Provided records –
□ □ □ □
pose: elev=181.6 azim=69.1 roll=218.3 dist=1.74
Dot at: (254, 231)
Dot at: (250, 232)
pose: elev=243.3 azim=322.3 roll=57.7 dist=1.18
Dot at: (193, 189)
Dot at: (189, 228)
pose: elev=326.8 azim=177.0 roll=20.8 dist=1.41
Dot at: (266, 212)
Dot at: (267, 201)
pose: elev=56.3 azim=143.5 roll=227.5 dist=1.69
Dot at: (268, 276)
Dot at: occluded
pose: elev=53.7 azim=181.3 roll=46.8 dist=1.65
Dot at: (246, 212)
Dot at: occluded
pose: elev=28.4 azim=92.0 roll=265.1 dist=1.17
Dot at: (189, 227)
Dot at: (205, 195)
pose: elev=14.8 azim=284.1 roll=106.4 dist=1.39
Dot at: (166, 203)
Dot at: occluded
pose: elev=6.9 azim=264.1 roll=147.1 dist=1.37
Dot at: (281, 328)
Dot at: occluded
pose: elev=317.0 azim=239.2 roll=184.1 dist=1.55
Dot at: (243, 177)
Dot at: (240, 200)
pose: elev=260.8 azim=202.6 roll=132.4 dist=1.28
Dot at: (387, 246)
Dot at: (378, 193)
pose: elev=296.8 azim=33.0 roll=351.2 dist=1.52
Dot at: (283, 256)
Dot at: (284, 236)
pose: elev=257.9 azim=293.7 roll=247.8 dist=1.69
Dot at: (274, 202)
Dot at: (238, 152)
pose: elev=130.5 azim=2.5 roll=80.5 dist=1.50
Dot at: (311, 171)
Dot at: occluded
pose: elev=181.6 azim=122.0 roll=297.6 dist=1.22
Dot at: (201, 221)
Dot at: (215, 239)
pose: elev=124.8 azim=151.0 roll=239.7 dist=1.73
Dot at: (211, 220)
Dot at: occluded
□ □ □ □
Your objective – Rewrite the data above, switching every "dist" to "distance" and leaving everything else unchanged.

Final result –
pose: elev=181.6 azim=69.1 roll=218.3 distance=1.74
Dot at: (254, 231)
Dot at: (250, 232)
pose: elev=243.3 azim=322.3 roll=57.7 distance=1.18
Dot at: (193, 189)
Dot at: (189, 228)
pose: elev=326.8 azim=177.0 roll=20.8 distance=1.41
Dot at: (266, 212)
Dot at: (267, 201)
pose: elev=56.3 azim=143.5 roll=227.5 distance=1.69
Dot at: (268, 276)
Dot at: occluded
pose: elev=53.7 azim=181.3 roll=46.8 distance=1.65
Dot at: (246, 212)
Dot at: occluded
pose: elev=28.4 azim=92.0 roll=265.1 distance=1.17
Dot at: (189, 227)
Dot at: (205, 195)
pose: elev=14.8 azim=284.1 roll=106.4 distance=1.39
Dot at: (166, 203)
Dot at: occluded
pose: elev=6.9 azim=264.1 roll=147.1 distance=1.37
Dot at: (281, 328)
Dot at: occluded
pose: elev=317.0 azim=239.2 roll=184.1 distance=1.55
Dot at: (243, 177)
Dot at: (240, 200)
pose: elev=260.8 azim=202.6 roll=132.4 distance=1.28
Dot at: (387, 246)
Dot at: (378, 193)
pose: elev=296.8 azim=33.0 roll=351.2 distance=1.52
Dot at: (283, 256)
Dot at: (284, 236)
pose: elev=257.9 azim=293.7 roll=247.8 distance=1.69
Dot at: (274, 202)
Dot at: (238, 152)
pose: elev=130.5 azim=2.5 roll=80.5 distance=1.50
Dot at: (311, 171)
Dot at: occluded
pose: elev=181.6 azim=122.0 roll=297.6 distance=1.22
Dot at: (201, 221)
Dot at: (215, 239)
pose: elev=124.8 azim=151.0 roll=239.7 distance=1.73
Dot at: (211, 220)
Dot at: occluded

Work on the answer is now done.